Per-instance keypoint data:
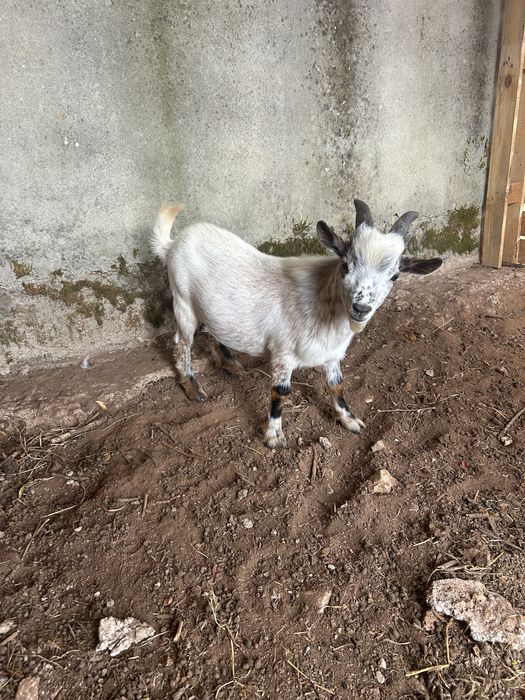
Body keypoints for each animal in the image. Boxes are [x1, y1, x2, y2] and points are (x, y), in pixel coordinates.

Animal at [151, 199, 442, 448]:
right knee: (182, 342)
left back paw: (229, 362)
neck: (322, 301)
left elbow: (337, 385)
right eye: (346, 265)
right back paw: (192, 386)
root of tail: (174, 243)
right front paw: (274, 437)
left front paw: (349, 420)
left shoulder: (332, 354)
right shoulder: (283, 354)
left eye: (395, 276)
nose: (361, 308)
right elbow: (280, 393)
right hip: (183, 301)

** Your goal **
Word-for-word output of every record is needed, with images omitted.

** Exercise result **
Body keypoints for each animal in the image. Boxes are [x1, y1, x2, y2] and points are (x, y), in pixel coordinates.

Animal at [151, 199, 442, 448]:
right knee: (182, 342)
left back paw: (229, 362)
neck: (322, 301)
left elbow: (337, 385)
right eye: (346, 265)
right back paw: (192, 386)
root of tail: (174, 243)
right front paw: (274, 437)
left front paw: (349, 420)
left shoulder: (332, 354)
right shoulder: (283, 354)
left eye: (395, 276)
nose: (361, 308)
right elbow: (280, 393)
right hip: (183, 301)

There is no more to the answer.